▶ _TASK_
Aside from the pictures, the entries should be given again exactly.

━━━━━ RECORDS FOR THE TASK

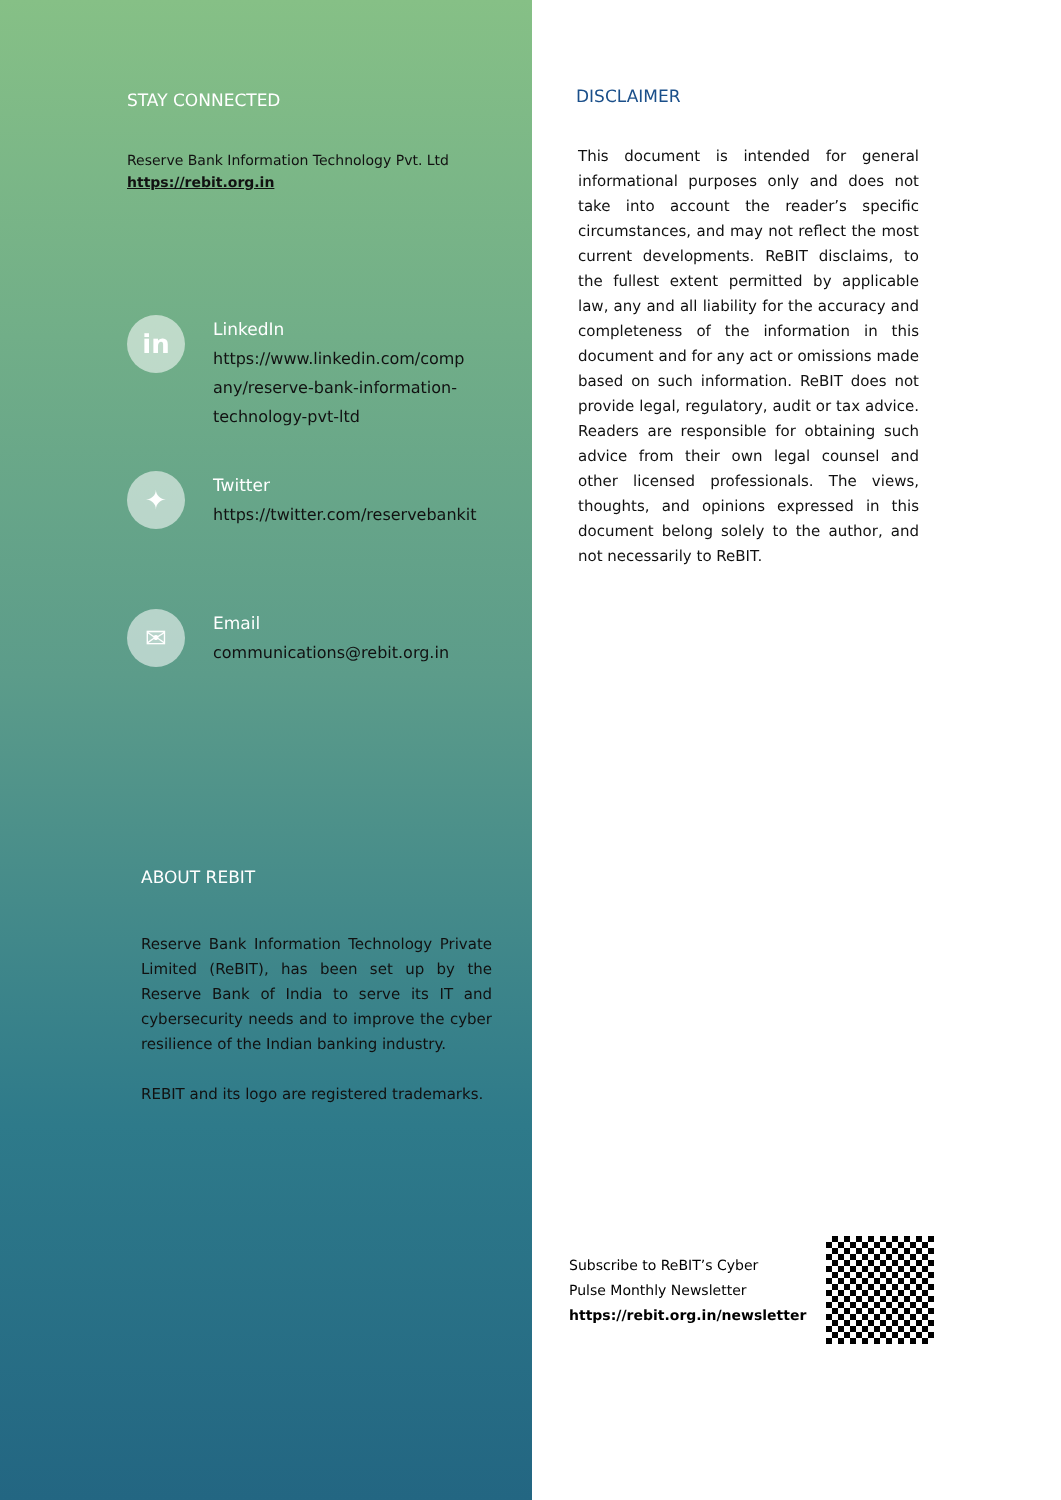STAY CONNECTED
Reserve Bank Information Technology Pvt. Ltd
https://rebit.org.in
in
LinkedIn
https://www.linkedin.com/comp any/reserve-bank-information-technology-pvt-ltd
✦
Twitter
https://twitter.com/reservebankit
✉
Email
communications@rebit.org.in
ABOUT REBIT
Reserve Bank Information Technology Private Limited (ReBIT), has been set up by the Reserve Bank of India to serve its IT and cybersecurity needs and to improve the cyber resilience of the Indian banking industry.
REBIT and its logo are registered trademarks.
DISCLAIMER
This document is intended for general informational purposes only and does not take into account the reader’s specific circumstances, and may not reflect the most current developments. ReBIT disclaims, to the fullest extent permitted by applicable law, any and all liability for the accuracy and completeness of the information in this document and for any act or omissions made based on such information. ReBIT does not provide legal, regulatory, audit or tax advice. Readers are responsible for obtaining such advice from their own legal counsel and other licensed professionals. The views, thoughts, and opinions expressed in this document belong solely to the author, and not necessarily to ReBIT.
Subscribe to ReBIT’s Cyber
Pulse Monthly Newsletter
https://rebit.org.in/newsletter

━━━━━━━━━━

▶ _RESULT FOR THIS EXERCISE_
STAY CONNECTED
Reserve Bank Information Technology Pvt. Ltd
https://rebit.org.in
in
LinkedIn
https://www.linkedin.com/comp any/reserve-bank-information-technology-pvt-ltd
✦
Twitter
https://twitter.com/reservebankit
✉
Email
communications@rebit.org.in
ABOUT REBIT
Reserve Bank Information Technology Private Limited (ReBIT), has been set up by the Reserve Bank of India to serve its IT and cybersecurity needs and to improve the cyber resilience of the Indian banking industry.
REBIT and its logo are registered trademarks.
DISCLAIMER
This document is intended for general informational purposes only and does not take into account the reader’s specific circumstances, and may not reflect the most current developments. ReBIT disclaims, to the fullest extent permitted by applicable law, any and all liability for the accuracy and completeness of the information in this document and for any act or omissions made based on such information. ReBIT does not provide legal, regulatory, audit or tax advice. Readers are responsible for obtaining such advice from their own legal counsel and other licensed professionals. The views, thoughts, and opinions expressed in this document belong solely to the author, and not necessarily to ReBIT.
Subscribe to ReBIT’s Cyber
Pulse Monthly Newsletter
https://rebit.org.in/newsletter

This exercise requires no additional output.